### Activity
When you copy the entries, match them exactly and omit the pictures.

### Task data
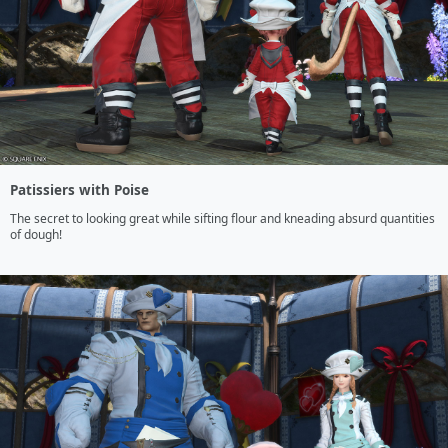
Patissiers with Poise
The secret to looking great while sifting flour and kneading absurd quantities 
of dough!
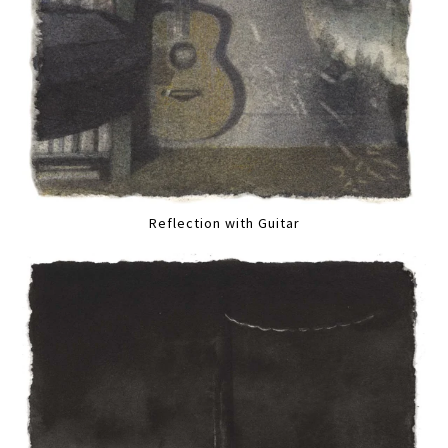
Reflection with Guitar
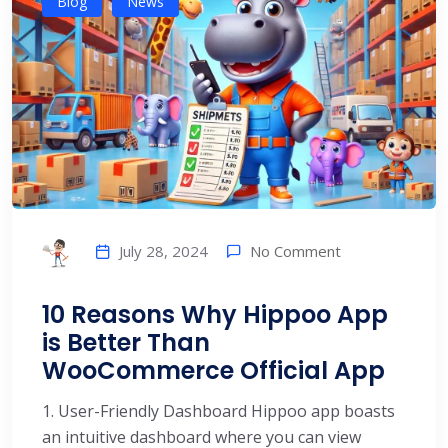
Blog
News
No Comment
July 28, 2024
10 Reasons Why Hippoo App
is Better Than
WooCommerce Official App
1. User-Friendly Dashboard Hippoo app boasts
an intuitive dashboard where you can view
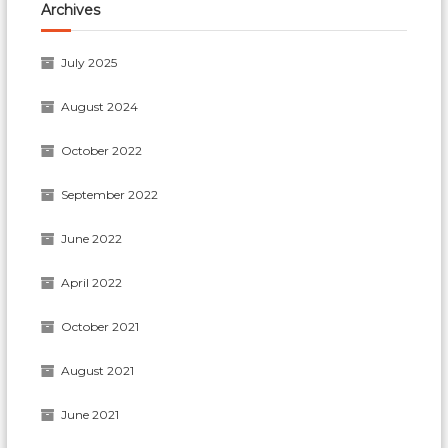
Archives
July 2025
August 2024
October 2022
September 2022
June 2022
April 2022
October 2021
August 2021
June 2021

### Expected output
Patissiers with Poise
The secret to looking great while sifting flour and kneading absurd quantities 
of dough!
Reflection with Guitar
Blog
News
No Comment
July 28, 2024
10 Reasons Why Hippoo App
is Better Than
WooCommerce Official App
1. User-Friendly Dashboard Hippoo app boasts
an intuitive dashboard where you can view
Archives
July 2025
August 2024
October 2022
September 2022
June 2022
April 2022
October 2021
August 2021
June 2021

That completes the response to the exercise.